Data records
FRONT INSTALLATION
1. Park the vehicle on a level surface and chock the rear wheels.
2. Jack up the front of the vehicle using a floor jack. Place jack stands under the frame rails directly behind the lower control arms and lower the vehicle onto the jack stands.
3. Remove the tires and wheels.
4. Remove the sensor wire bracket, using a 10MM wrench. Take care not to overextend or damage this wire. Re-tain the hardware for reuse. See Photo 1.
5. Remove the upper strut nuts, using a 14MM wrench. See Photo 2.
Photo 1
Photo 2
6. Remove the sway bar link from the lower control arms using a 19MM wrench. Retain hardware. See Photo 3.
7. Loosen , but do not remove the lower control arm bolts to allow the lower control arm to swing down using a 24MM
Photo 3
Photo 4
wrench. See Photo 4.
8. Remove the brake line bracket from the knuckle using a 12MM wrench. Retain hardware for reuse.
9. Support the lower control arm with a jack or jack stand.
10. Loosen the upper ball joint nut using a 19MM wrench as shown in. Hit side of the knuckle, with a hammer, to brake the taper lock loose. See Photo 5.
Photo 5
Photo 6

---

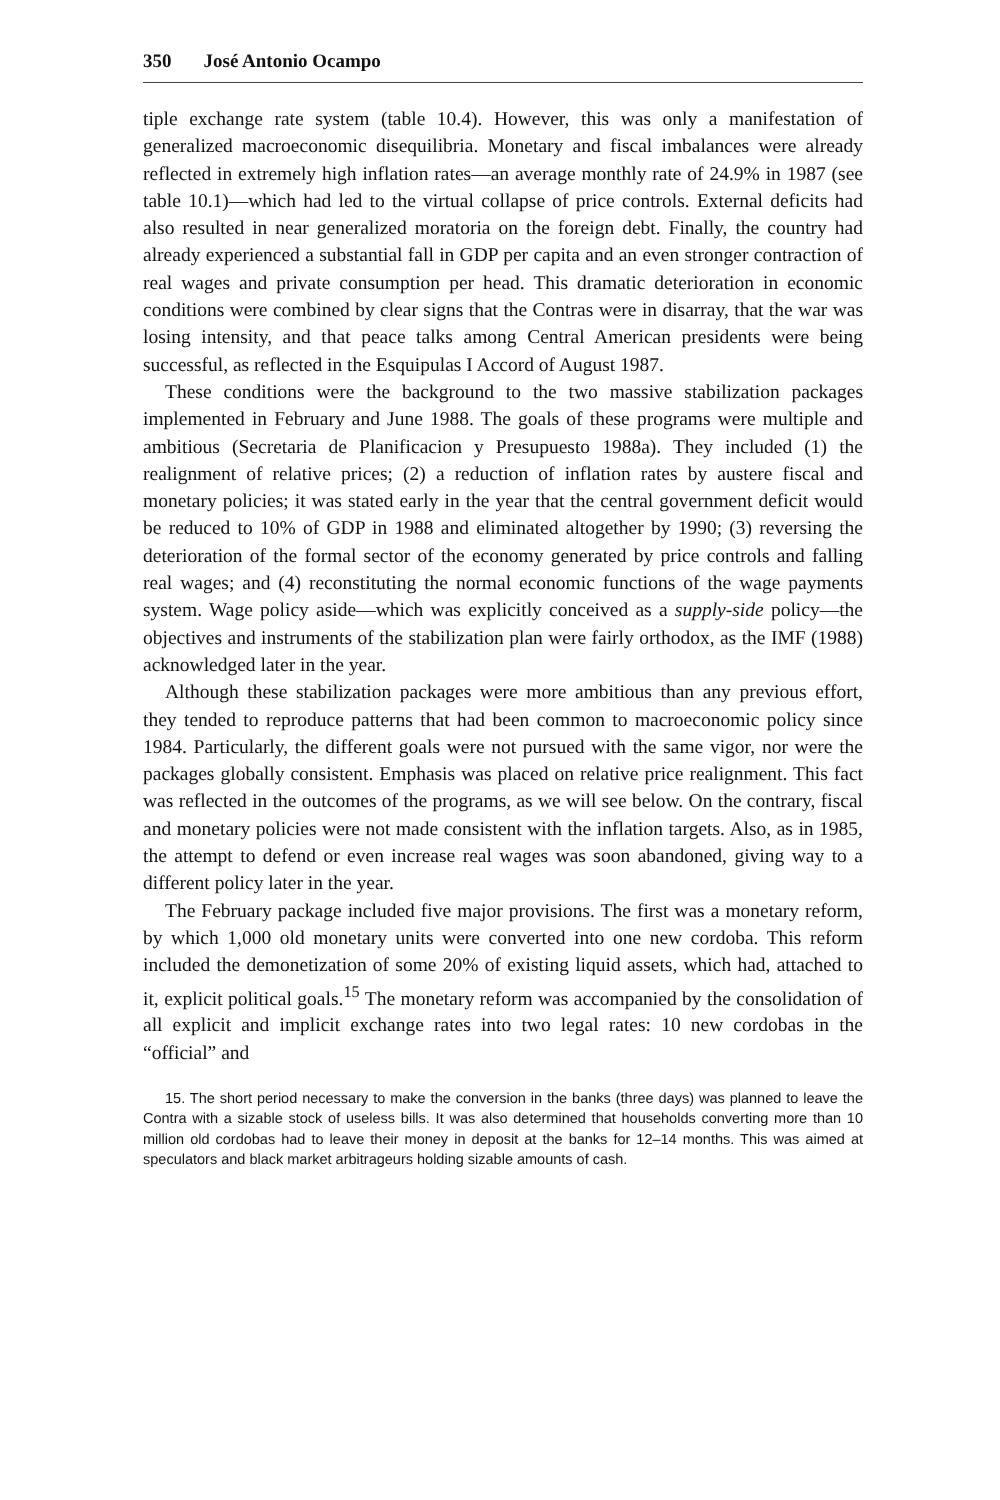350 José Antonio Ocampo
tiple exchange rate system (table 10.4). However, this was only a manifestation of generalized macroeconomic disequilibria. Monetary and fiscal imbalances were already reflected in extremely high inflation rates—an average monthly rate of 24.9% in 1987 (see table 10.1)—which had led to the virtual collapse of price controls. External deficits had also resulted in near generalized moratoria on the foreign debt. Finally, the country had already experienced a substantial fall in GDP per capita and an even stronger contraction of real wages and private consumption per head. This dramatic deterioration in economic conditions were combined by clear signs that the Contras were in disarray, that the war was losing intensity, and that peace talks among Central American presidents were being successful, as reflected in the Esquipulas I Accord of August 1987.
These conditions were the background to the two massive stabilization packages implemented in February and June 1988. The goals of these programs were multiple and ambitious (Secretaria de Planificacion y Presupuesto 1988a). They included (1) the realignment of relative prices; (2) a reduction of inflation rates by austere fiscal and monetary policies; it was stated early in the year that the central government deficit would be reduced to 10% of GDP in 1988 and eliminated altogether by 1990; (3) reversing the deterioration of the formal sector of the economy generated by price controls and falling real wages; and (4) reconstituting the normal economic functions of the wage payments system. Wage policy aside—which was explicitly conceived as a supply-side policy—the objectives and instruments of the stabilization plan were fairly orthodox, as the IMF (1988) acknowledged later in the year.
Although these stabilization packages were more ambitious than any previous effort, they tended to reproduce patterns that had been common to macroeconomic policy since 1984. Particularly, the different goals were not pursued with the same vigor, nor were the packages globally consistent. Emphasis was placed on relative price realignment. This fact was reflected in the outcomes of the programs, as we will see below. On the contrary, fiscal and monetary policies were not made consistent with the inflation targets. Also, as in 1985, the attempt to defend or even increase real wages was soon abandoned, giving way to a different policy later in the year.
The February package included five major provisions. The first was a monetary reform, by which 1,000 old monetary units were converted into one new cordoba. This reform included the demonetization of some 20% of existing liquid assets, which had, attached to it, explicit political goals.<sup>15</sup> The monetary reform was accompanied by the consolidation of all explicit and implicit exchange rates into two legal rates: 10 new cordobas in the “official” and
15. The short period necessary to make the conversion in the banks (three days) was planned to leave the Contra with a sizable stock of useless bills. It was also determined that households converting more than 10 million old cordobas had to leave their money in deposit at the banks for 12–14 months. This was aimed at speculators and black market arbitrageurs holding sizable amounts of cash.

YOUR INSTRUCTIONS:
Look through the data above for the word "from". Report each line where it occurs.

TASK ANSWER:
6. Remove the sway bar link from the lower control arms using a 19MM wrench. Retain hardware. See Photo 3.
8. Remove the brake line bracket from the knuckle using a 12MM wrench. Retain hardware for reuse.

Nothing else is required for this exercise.